If procedures or medications are proposed, we ask that you discuss them with us and suggest alternative therapies and comfort measures so that we can make well-informed decisions.
Labor and Birth
We respectfully request that there be as little intervention as possible unless an emergency arises. This includes: routine IV (will remain hydrated with water and ice chips), use of medications for pain or labor augmentation, frequent vaginal exams (no more than one an hour). We request external fetal monitoring only as required by the condition of the baby; we prefer use of the fetoscope. We would like to have the freedom of motion and a free choice of laboring positions, particularly in the second stage.
We would like to avoid a routine episiotomy; Massage and hot compress requested before one is suggested. If deemed necessary, we would like to try for a pressure episiotomy when the baby's head is crowning.
Post birth
We would like to breastfeed our baby as soon as he is born. We kindly request that the cord not be clamped or cut before it has stopped pulsating. We plan that the baby be breastfed exclusively, so we kindly request that no bottles, pacifiers, etc be given to him.

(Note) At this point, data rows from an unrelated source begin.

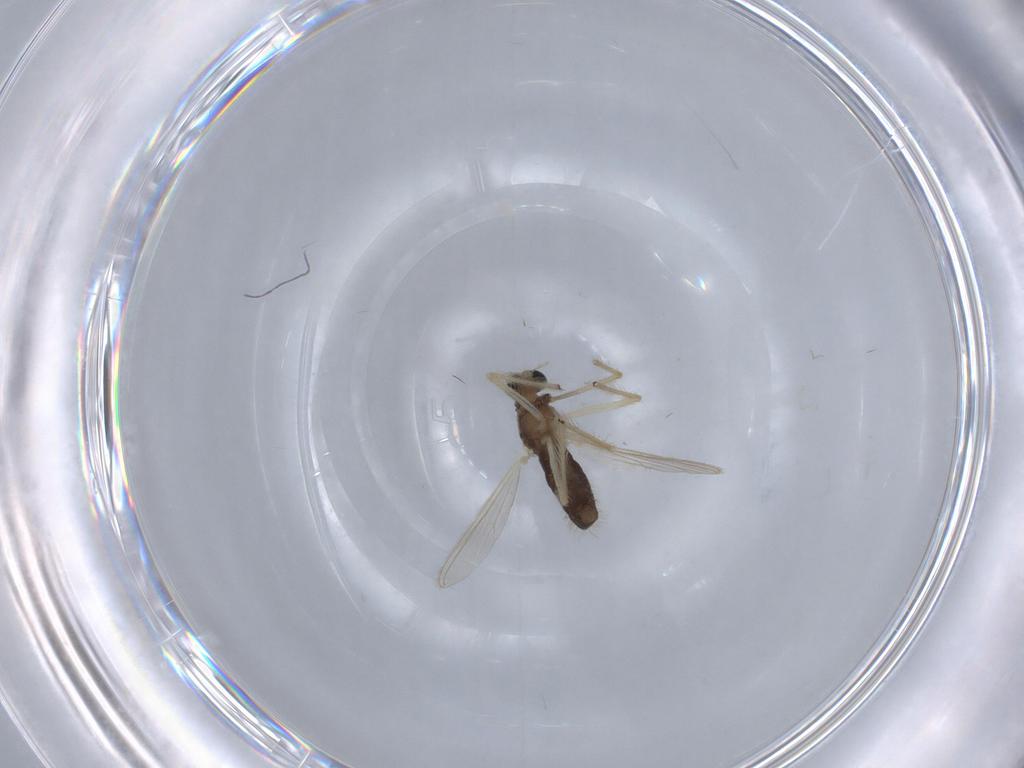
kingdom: Animalia
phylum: Arthropoda
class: Insecta
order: Diptera
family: Chironomidae
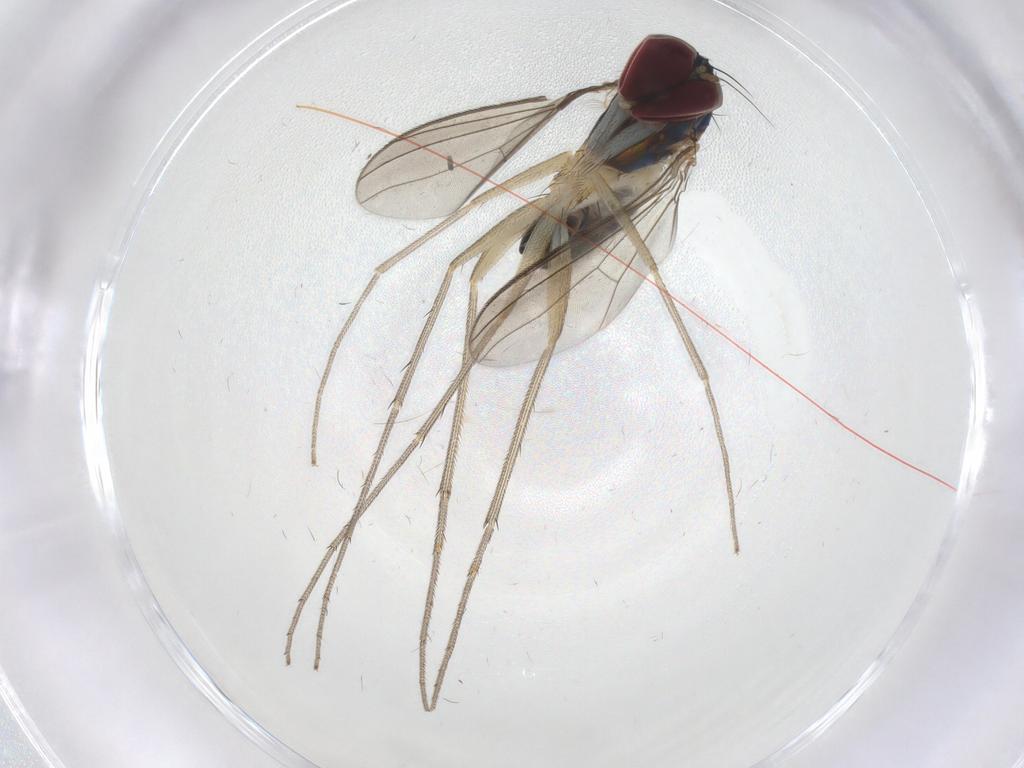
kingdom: Animalia
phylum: Arthropoda
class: Insecta
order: Diptera
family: Dolichopodidae
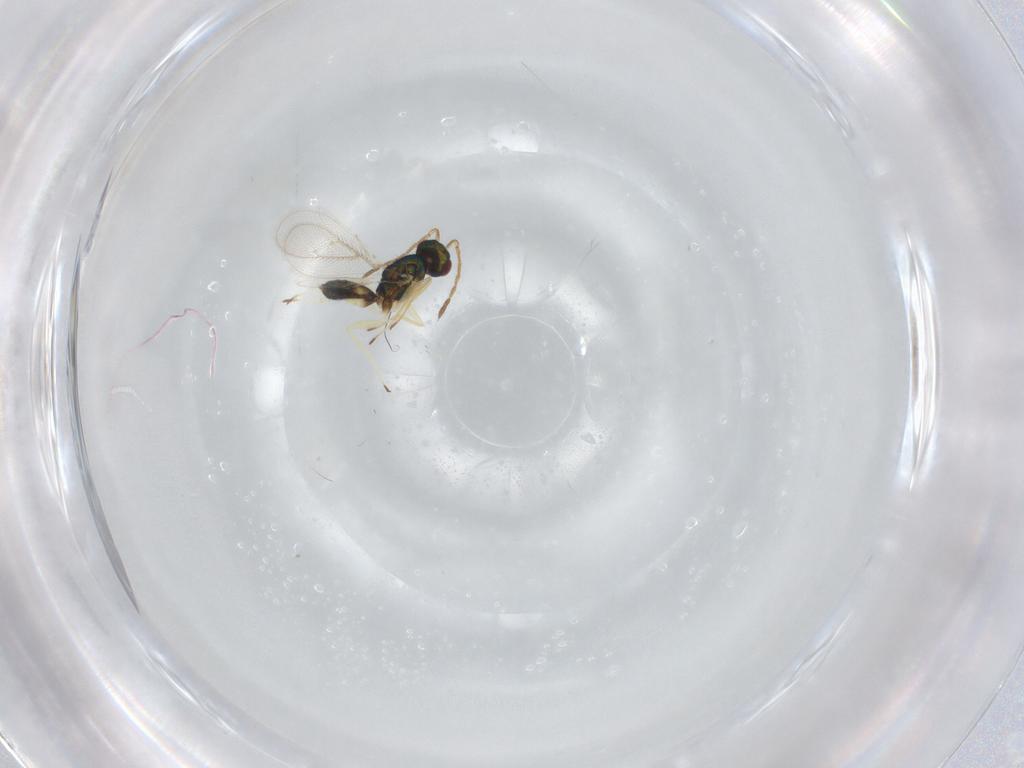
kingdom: Animalia
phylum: Arthropoda
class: Insecta
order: Hymenoptera
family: Eulophidae
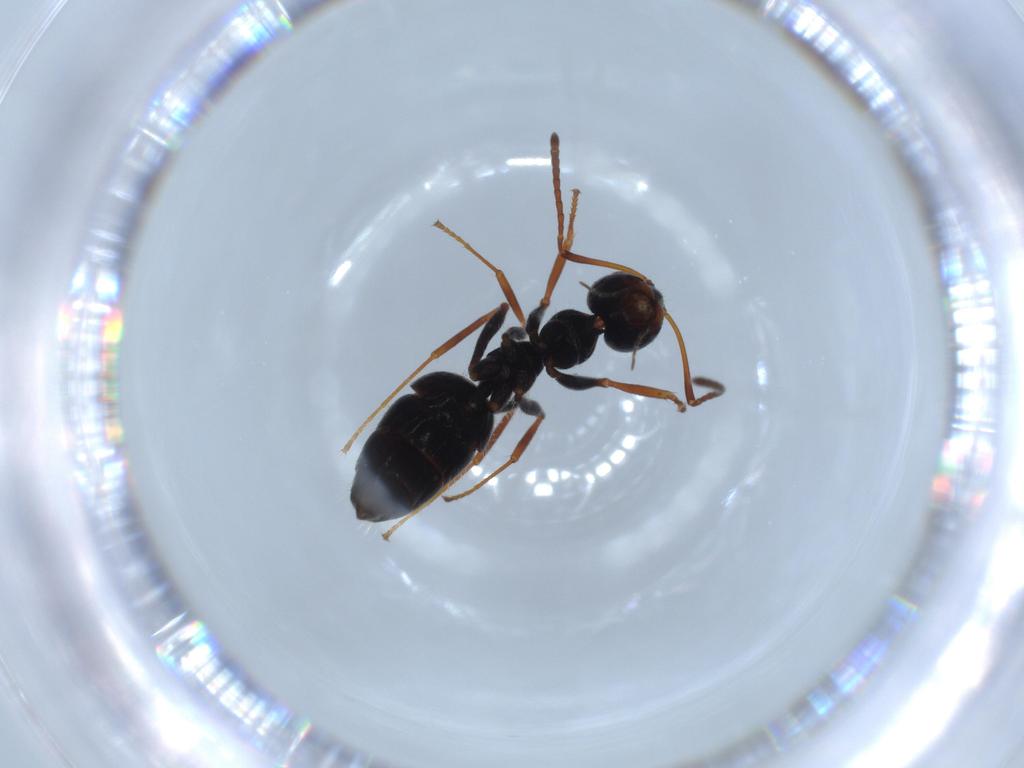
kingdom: Animalia
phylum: Arthropoda
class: Insecta
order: Hymenoptera
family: Formicidae
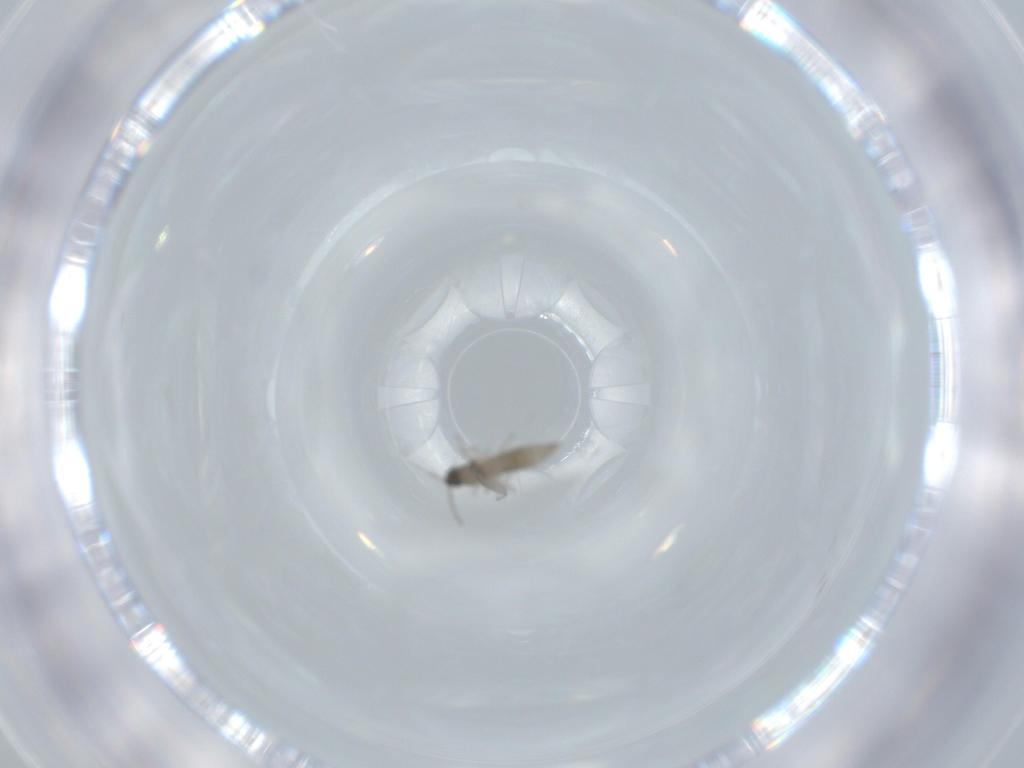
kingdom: Animalia
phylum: Arthropoda
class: Insecta
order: Diptera
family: Cecidomyiidae
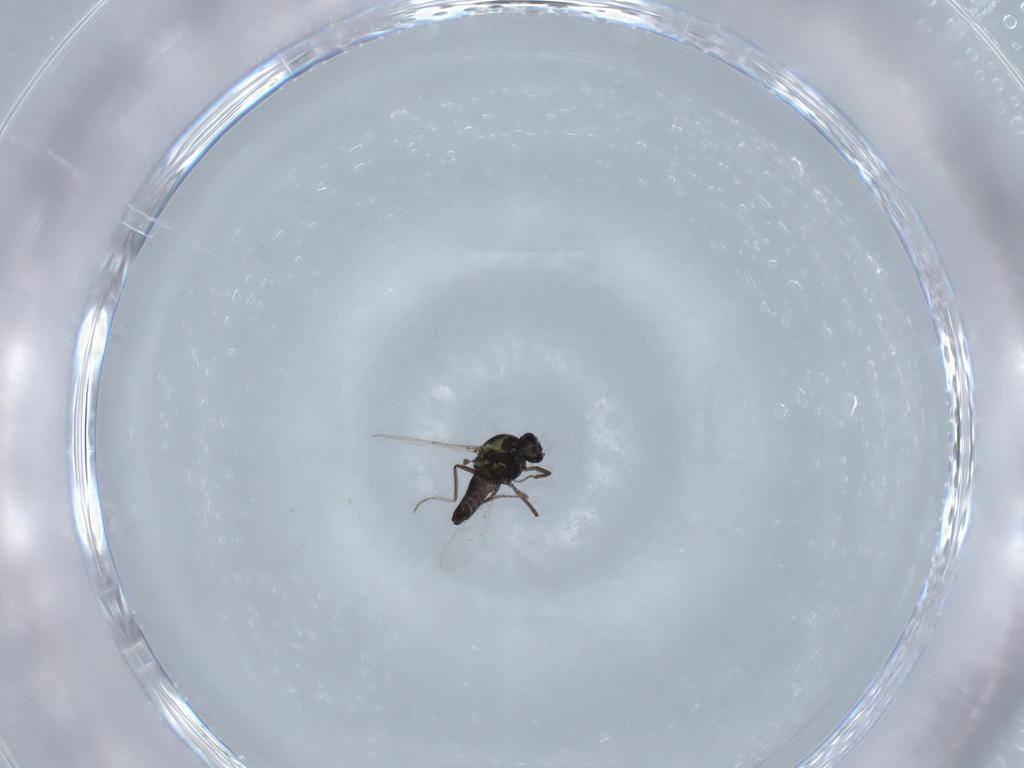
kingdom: Animalia
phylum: Arthropoda
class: Insecta
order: Diptera
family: Ceratopogonidae
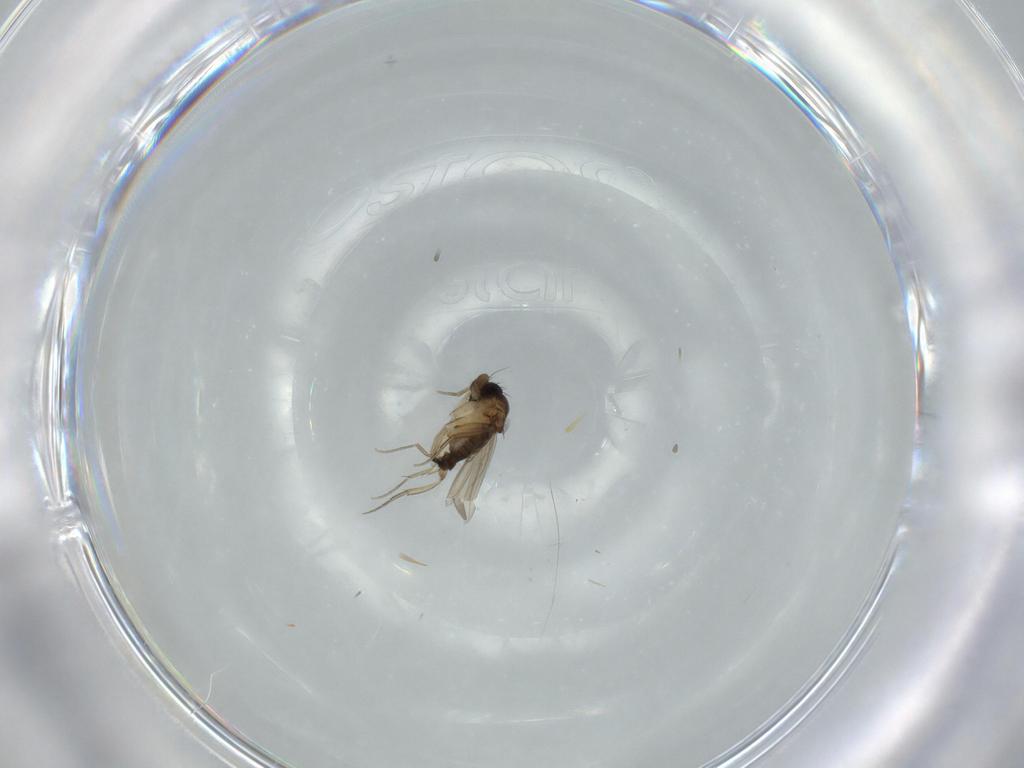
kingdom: Animalia
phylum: Arthropoda
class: Insecta
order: Diptera
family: Phoridae
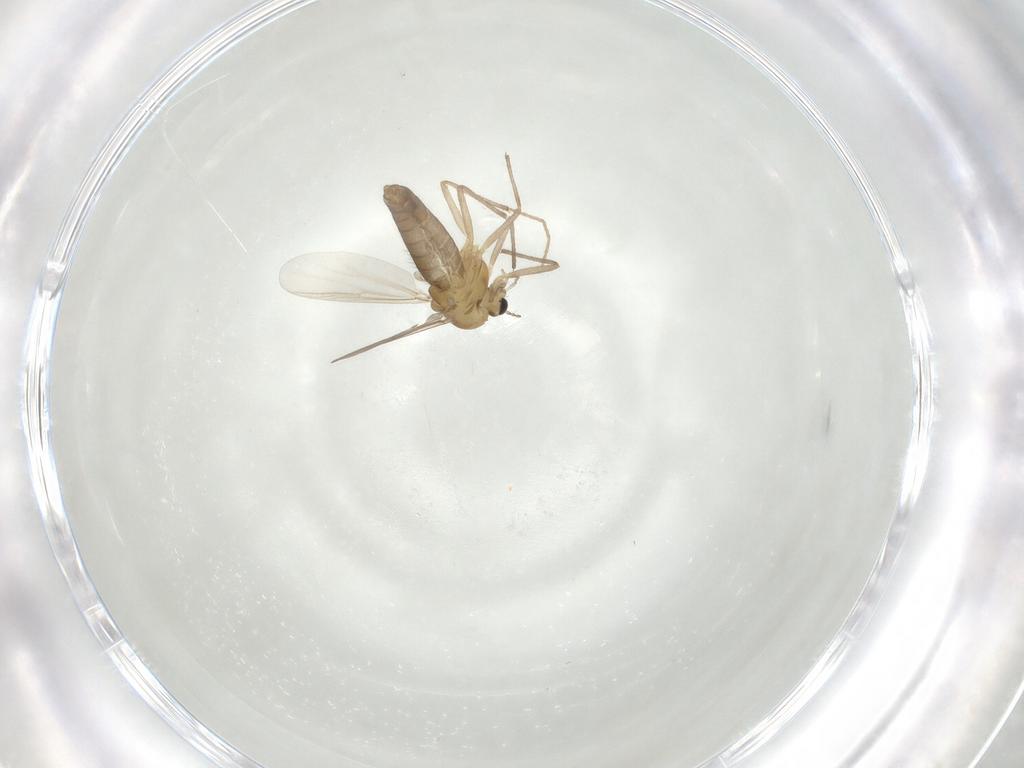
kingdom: Animalia
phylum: Arthropoda
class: Insecta
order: Diptera
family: Chironomidae
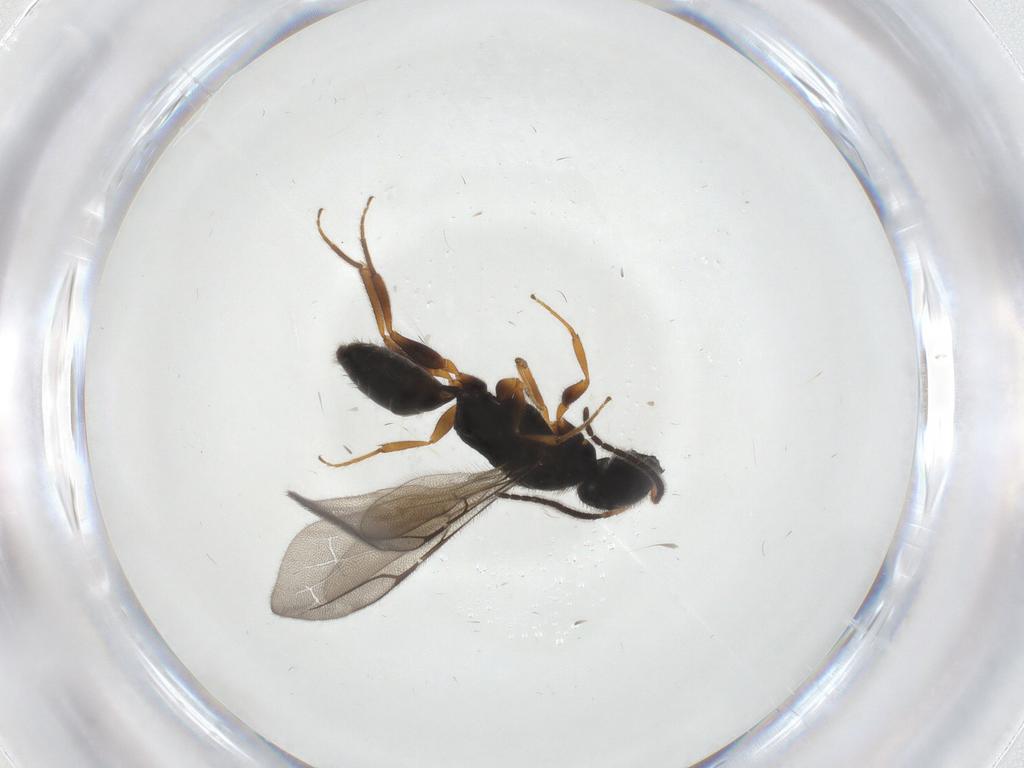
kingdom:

We prefer a spontaneous delivery of placenta or encouraged with breast stimulation and nursing the baby.
Contingency Plans
C-Section: We want to discuss any problems and the associated risks unless there is a medical emergency. If we require a C-section, we want the father to be present unless there is an emergency. We would like to use an epidural anesthesia rather than general unless there is an emergency. We prefer that the anesthesia take effect before the catheter is inserted before the surgery begins. We would like to hold the baby after delivery if he doesn't need immediate medical attention.
Ill Baby: If complications arise with the baby, we would like to remain as involved in his care as possible. If possible, we still want to hold and nurse the baby as soon after delivery as is reasonable.